Instrucciones:
(1) Indica si cada afirmación coincide con el texto sobre el impacto de la crisis. Responde sí o no y cita las palabras del texto que lo deciden.
(a) La tasa AROPE de la población extranjera pasó del 32% al 53%.
(b) Las clases medias son quienes más han sufrido la crisis.
(c) En España, la renta de los pobres cae un 15% al año entre 2007 y 2010.
(2) Transcribe sin cambios el fragmento del texto sobre el impacto de la crisis que va de "Seis años después" a "contrato temporal, etc.".
(3) Responde con datos del texto sobre el impacto de la crisis:
(a) ¿Cuántos años han pasado desde que empezó la crisis?
(b) ¿De qué encuesta salen los datos de la tasa AROPE?
(c) Según la OCDE, ¿cuánto cae al año la renta del conjunto de la población entre 2007 y 2010?

Seis años después de iniciada la crisis, cada vez hay más datos que apuntan a su desigual impacto. Y no han sido, comparativamente, las clases medias quienes más la han sufrido, sino los que ya antes de su explosión estaban instalados en la precariedad, los perdedores en tiempos de bonanza, a los que se refería Sebastiá Sarasa: inmigrantes, jóvenes, familias con hijos pequeños, trabajadores/as con contrato temporal, etc.

Los datos son tozudos: de acuerdo a la Encuesta de Condiciones de Vida del INE, la tasa de riesgo de pobreza y exclusión (tasa AROPE) de la población autóctona ha pasado del 21% en 2007 al 25% en 2012. Entre la población extranjera ha pasado del 32% al 53%. Si antes de la crisis era casi un 50% más alta ahora la multiplica por dos. También de acuerdo a la ECV, el porcentaje de hogares con cuatro o más carencias materiales ha pasado para el 30% más pobre de la población del 11% al 17%. En el caso de las clases medias –las personas que se sitúan en las decilas 4 a 7− el porcentaje ha pasado del 4,1% a 4,3%.

Si en todos los países, de acuerdo a la OCDE, los pobres han padecido la crisis en mayor medida que el resto de la población (clases medias incluidas), España es el país en el que los pobres han sufrido más (su renta cae un 15% al año entre 2007 y 2010, frente a poco más del 2,5% para el conjunto de la población). En ningún país de la OCDE el impacto de la crisis ha sido tan desigual. De hecho, como ha explicado Fernández-Albertos, la desigualdad en España no se explica porque los ricos sean cada vez más ricos, sino porque los pobres son cada vez más pobres: no se escapan los ricos, dejamos atrás a los pobres.

Datos proporcionados:

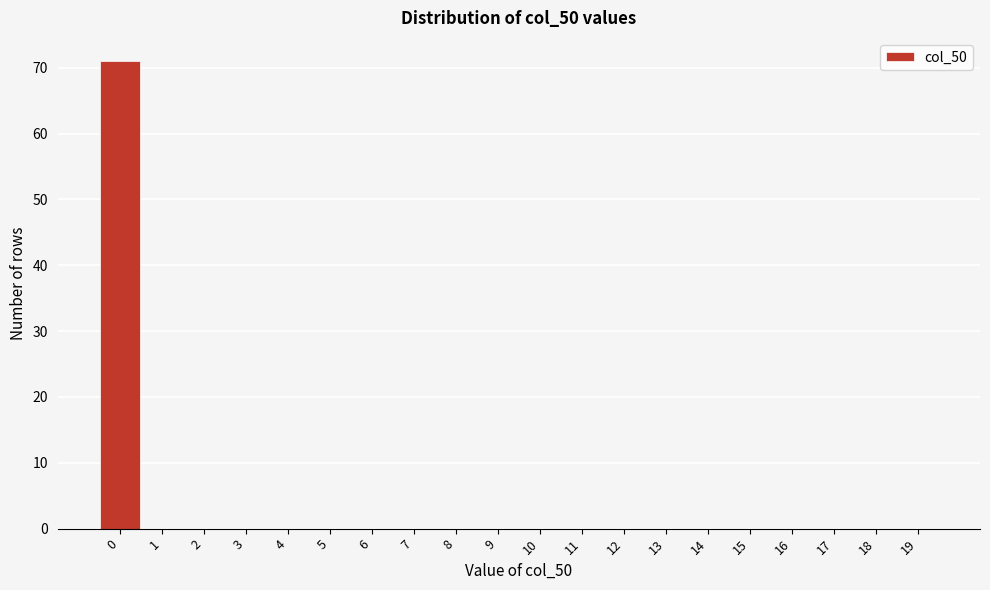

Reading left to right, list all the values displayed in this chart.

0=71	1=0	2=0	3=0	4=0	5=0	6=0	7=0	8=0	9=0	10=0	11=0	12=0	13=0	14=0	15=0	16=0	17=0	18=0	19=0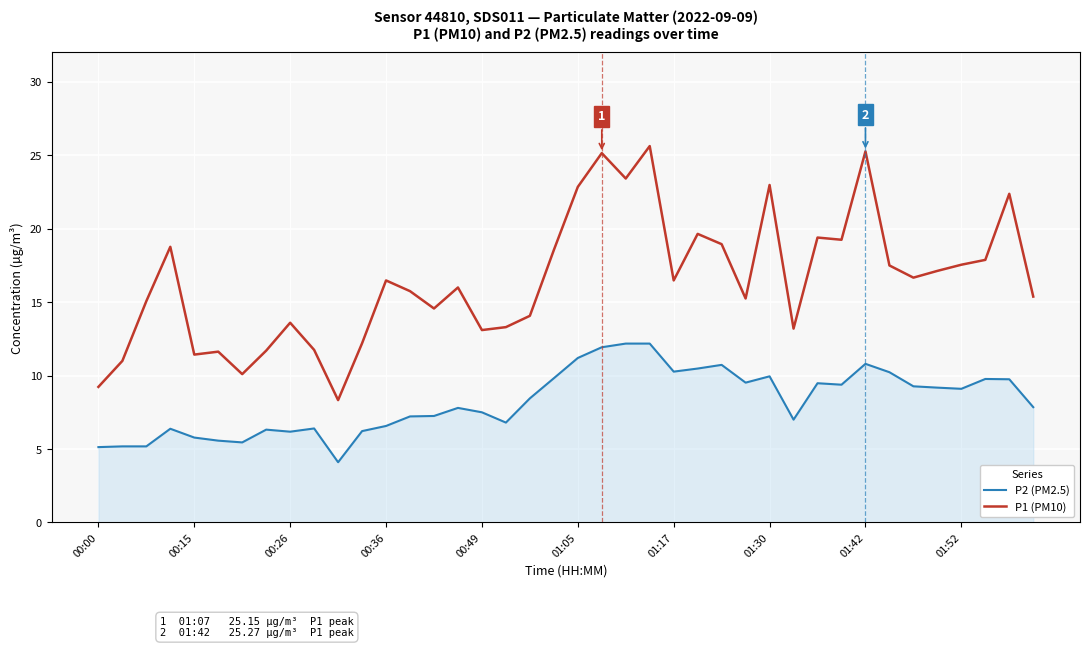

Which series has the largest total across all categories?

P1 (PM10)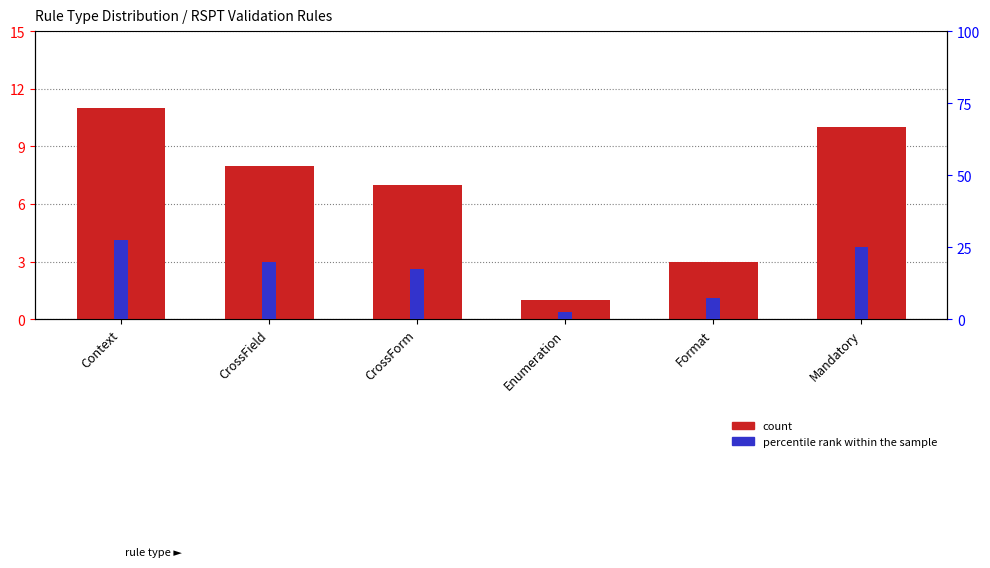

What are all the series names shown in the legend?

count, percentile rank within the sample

Respuestas:
(1)
(a) Sí: "Entre la población extranjera ha pasado del 32% al 53%."
(b) No: "Y no han sido, comparativamente, las clases medias quienes más la han sufrido"
(c) Sí: "su renta cae un 15% al año entre 2007 y 2010"

(2)
Seis años después de iniciada la crisis, cada vez hay más datos que apuntan a su desigual impacto. Y no han sido, comparativamente, las clases medias quienes más la han sufrido, sino los que ya antes de su explosión estaban instalados en la precariedad, los perdedores en tiempos de bonanza, a los que se refería Sebastiá Sarasa: inmigrantes, jóvenes, familias con hijos pequeños, trabajadores/as con contrato temporal, etc.

(3)
(a) Seis años.
(b) De la Encuesta de Condiciones de Vida del INE.
(c) Poco más del 2,5%.